Good choice! [Pause] Unlike the supposedly unrestricted shareware audio format converter I downloaded, installed, and ran, which then said "I'll only convert the first 3 minutes of any files until you pay up!" It has been expunged. Time for a supper cuppa. And to read this (always amusing) lady. Source and snippet:

I have the distinct impression that being, if not happy, then grimly amused will be one of the lower-cost items we need to get us through the next 12 months of support slashing, book-burning, rioting, outrage and attempts to divert our attention with shiny things. Are there any more royals who could get married? Is there a long-running soap opera that hasn't suffered mass casualties and apocalyptic emotional trauma? Could the few, loveable survivors get married? Could said survivors front populist campaigns to generate massive phone-in votes for new bills that favour the reintroduction of trial by ordeal, serfdom and the 24-hour projection of Sky News on to the surface of the moon? I suspect that if we don't laugh — and come up with some imaginative ways of saving ourselves — then our only other options will tend towards tears and self-loathing.

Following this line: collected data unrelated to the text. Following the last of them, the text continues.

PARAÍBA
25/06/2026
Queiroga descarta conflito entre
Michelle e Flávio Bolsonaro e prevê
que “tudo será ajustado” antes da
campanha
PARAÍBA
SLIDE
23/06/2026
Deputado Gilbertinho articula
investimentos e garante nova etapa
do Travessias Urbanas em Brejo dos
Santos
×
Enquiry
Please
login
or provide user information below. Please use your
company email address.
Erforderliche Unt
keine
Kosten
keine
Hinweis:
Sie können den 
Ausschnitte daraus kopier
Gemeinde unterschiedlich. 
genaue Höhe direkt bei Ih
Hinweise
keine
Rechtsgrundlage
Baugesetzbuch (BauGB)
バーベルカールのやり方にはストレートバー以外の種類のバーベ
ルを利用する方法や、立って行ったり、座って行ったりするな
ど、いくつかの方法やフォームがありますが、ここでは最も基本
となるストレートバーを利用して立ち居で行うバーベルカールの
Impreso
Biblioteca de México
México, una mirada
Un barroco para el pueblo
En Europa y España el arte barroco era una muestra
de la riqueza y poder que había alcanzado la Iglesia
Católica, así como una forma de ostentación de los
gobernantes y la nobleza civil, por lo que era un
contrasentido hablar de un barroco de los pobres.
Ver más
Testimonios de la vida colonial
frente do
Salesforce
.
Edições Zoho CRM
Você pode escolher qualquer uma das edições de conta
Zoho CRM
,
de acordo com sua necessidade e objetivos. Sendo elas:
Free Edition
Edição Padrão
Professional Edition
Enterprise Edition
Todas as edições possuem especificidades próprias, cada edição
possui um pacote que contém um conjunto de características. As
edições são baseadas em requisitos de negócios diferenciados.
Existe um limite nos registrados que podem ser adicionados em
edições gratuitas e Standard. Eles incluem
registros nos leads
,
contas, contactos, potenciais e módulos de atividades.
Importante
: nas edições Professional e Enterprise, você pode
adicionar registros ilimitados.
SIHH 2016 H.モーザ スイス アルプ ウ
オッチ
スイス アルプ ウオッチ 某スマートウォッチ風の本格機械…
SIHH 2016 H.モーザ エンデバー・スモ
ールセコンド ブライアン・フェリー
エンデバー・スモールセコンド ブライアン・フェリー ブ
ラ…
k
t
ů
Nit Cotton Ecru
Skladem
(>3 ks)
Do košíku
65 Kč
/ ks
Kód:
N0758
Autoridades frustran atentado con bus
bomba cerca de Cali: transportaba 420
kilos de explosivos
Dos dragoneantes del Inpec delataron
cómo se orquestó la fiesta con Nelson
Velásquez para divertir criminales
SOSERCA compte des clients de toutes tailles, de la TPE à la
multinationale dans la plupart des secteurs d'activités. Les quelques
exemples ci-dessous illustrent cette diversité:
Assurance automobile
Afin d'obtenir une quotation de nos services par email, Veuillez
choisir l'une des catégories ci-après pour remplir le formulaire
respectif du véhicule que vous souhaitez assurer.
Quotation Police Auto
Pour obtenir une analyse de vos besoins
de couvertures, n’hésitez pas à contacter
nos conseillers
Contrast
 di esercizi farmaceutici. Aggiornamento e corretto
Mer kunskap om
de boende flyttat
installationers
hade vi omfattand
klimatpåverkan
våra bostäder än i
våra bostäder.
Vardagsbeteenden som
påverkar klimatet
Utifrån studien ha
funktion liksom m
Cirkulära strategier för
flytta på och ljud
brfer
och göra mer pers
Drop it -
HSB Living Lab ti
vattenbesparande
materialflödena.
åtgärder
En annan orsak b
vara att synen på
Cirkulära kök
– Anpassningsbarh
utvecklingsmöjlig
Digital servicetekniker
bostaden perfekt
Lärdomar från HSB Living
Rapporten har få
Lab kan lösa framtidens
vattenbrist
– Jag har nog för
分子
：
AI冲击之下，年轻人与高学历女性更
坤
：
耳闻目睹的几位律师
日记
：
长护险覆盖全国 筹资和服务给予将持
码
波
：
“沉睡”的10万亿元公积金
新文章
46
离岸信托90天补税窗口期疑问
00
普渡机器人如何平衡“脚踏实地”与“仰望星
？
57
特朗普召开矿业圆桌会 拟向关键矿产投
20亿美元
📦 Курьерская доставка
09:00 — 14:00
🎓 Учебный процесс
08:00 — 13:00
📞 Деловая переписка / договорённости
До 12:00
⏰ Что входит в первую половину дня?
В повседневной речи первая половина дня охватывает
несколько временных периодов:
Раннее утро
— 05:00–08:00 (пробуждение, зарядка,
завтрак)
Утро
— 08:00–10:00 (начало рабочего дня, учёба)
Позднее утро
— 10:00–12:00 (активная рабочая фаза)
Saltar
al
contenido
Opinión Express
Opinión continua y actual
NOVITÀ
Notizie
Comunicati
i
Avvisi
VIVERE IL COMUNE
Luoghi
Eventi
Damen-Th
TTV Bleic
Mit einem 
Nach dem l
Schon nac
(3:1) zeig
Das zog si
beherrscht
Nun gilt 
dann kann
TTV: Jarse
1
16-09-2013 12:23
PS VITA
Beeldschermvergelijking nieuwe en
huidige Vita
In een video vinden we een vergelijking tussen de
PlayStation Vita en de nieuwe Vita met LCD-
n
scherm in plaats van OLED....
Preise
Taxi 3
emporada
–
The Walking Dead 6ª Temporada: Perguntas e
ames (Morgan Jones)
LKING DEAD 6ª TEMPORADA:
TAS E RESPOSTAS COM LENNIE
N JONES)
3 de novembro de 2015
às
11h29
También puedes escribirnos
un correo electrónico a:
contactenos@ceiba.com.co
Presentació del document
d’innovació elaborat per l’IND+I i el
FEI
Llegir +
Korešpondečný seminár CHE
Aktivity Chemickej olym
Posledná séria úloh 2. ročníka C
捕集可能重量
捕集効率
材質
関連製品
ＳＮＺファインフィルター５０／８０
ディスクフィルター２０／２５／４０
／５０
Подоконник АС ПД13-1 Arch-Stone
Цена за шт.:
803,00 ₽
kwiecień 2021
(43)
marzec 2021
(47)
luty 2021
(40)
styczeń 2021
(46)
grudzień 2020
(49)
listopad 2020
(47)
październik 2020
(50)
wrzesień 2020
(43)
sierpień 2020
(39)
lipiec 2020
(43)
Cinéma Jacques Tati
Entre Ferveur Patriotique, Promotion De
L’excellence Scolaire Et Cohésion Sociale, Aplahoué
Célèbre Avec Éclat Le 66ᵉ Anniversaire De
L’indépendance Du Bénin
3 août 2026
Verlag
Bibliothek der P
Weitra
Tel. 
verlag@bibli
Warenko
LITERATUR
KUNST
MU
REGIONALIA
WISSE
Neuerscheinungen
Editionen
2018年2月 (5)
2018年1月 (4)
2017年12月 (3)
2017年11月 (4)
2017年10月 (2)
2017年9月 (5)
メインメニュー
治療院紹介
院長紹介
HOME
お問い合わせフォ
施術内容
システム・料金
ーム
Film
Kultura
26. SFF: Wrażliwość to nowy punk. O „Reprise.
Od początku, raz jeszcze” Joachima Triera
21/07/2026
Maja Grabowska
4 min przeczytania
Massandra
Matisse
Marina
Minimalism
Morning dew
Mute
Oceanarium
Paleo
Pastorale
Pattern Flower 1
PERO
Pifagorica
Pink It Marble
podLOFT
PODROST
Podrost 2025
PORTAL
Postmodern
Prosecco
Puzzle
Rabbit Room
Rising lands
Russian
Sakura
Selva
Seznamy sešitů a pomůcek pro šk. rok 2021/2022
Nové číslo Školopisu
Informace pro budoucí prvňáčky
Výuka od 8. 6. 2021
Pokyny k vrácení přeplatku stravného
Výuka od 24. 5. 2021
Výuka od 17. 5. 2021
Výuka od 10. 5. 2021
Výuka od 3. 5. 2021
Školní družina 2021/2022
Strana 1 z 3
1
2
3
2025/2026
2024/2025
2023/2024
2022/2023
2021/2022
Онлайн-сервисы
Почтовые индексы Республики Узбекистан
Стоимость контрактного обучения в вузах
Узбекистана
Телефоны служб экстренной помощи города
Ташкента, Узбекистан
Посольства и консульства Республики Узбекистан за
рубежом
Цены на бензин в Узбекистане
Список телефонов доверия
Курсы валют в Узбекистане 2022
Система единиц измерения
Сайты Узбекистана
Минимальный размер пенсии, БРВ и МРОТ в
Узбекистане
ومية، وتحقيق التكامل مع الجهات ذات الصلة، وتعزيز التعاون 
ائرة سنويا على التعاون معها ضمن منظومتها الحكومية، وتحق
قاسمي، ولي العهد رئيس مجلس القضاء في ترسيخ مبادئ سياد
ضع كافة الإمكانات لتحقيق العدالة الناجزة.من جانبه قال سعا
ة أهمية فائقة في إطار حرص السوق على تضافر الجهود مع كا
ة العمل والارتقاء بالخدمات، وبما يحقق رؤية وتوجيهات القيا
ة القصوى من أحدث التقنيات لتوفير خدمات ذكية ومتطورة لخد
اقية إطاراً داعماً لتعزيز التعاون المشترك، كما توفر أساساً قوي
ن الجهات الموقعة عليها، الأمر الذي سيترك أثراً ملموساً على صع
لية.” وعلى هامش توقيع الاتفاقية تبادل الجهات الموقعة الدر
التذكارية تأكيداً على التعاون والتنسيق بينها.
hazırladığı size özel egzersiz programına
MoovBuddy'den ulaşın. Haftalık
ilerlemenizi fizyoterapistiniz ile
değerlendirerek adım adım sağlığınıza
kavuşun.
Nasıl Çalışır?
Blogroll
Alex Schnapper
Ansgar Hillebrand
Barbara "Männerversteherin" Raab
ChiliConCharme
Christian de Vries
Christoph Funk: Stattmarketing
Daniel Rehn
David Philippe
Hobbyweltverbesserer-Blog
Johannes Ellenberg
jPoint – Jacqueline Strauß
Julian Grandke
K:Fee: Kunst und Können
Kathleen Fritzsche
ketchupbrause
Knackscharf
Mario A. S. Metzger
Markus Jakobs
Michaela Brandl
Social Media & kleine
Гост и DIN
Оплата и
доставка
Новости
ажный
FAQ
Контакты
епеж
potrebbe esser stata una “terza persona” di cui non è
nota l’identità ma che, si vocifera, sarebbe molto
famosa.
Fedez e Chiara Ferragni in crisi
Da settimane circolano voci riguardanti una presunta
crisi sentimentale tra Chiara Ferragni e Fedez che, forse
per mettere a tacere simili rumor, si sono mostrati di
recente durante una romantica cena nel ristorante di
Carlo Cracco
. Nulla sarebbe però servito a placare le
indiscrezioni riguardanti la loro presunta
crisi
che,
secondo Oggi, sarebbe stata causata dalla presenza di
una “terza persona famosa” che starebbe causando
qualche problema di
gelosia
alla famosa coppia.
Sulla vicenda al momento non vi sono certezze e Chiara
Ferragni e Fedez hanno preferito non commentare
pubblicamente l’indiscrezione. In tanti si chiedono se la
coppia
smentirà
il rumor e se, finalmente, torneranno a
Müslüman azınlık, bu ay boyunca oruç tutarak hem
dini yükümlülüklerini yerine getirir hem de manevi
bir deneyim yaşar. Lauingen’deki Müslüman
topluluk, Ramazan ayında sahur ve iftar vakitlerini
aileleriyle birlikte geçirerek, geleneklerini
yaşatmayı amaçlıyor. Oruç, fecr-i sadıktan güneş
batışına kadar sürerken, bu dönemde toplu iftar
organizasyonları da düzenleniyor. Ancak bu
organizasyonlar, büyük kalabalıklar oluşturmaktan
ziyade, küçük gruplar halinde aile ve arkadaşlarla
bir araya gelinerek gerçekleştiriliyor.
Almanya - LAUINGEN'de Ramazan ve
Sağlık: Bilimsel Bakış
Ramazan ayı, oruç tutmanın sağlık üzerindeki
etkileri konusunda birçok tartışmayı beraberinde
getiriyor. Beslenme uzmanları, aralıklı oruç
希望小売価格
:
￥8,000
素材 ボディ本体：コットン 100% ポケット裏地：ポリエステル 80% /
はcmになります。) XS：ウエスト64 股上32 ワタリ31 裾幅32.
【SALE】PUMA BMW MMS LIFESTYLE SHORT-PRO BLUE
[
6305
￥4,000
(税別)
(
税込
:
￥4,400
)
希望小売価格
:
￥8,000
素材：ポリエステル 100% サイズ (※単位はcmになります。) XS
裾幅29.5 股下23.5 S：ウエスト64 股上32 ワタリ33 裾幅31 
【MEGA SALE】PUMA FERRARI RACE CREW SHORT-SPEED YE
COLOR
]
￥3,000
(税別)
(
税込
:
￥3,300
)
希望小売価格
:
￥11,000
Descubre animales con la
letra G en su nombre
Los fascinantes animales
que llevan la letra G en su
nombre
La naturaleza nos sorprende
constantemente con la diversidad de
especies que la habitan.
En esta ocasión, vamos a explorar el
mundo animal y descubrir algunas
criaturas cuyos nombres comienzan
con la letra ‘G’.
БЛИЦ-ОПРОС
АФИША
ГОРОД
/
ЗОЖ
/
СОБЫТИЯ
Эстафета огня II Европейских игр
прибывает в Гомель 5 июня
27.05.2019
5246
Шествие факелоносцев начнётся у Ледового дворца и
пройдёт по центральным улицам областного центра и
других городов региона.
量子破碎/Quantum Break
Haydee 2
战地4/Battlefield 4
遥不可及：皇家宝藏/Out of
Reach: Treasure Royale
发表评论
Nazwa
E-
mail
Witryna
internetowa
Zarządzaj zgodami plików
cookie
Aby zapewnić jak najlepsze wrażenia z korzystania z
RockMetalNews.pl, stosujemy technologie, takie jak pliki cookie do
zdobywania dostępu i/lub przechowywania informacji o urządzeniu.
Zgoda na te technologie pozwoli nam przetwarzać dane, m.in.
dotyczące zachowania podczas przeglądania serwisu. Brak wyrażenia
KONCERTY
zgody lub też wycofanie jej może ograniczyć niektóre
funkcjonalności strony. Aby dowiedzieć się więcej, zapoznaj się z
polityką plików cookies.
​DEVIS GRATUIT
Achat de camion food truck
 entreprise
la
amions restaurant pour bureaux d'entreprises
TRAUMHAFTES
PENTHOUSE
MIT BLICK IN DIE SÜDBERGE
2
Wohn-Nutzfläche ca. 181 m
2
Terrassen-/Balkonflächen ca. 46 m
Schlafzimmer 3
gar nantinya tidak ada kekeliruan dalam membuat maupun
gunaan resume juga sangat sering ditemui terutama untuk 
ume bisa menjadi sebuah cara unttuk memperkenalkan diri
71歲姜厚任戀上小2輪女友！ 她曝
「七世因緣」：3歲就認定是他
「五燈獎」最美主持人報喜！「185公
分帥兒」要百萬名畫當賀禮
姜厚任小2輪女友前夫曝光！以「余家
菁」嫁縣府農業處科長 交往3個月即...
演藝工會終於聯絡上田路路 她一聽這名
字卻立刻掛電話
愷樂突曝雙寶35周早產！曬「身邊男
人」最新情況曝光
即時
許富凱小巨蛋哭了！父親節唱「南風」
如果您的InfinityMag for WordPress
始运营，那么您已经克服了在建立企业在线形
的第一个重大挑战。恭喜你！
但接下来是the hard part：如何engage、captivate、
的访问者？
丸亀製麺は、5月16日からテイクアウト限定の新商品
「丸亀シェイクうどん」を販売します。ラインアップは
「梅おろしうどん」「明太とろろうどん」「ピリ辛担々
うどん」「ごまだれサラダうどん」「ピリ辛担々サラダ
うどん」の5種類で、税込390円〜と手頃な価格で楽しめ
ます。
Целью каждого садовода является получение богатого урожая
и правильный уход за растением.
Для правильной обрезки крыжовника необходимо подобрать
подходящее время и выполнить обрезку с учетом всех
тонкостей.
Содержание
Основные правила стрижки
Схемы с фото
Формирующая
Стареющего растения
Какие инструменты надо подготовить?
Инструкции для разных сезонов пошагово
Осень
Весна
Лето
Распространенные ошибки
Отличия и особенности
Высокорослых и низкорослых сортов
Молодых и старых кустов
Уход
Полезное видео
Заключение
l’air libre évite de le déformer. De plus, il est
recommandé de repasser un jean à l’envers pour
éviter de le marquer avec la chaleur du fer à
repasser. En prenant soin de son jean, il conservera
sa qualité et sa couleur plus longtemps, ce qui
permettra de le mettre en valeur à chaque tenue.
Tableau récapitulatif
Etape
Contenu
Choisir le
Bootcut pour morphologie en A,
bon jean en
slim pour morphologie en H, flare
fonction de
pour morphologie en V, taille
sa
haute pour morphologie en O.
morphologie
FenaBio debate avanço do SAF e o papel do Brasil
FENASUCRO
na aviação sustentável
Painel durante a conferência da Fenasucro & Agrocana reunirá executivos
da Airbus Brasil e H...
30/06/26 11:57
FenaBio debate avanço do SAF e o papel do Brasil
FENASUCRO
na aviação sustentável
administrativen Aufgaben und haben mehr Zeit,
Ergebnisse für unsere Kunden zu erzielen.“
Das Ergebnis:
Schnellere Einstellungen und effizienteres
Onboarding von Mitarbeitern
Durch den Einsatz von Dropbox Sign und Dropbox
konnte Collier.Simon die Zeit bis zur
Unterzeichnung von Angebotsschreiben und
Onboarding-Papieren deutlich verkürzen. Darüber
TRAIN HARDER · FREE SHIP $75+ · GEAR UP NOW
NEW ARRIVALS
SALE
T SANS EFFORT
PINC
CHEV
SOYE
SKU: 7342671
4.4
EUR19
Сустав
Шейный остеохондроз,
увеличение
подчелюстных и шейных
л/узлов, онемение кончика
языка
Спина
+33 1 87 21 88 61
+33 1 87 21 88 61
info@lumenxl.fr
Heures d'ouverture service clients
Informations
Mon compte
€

And, as a Scot, I can confidently state that both become extremely tedious extremely quickly.

AL Kennedy in The Guardian


  

Footnotes

1  Back in May 2008 (here).
2  I'm accusing neither Paint nor TextPad. I merely observe that if I have a TextPad session open and then capture a screen and paste it into Paint, TextPad has often thrown a wobbly by the time I come back to it. It's happened rather too often for it to be a coincidence.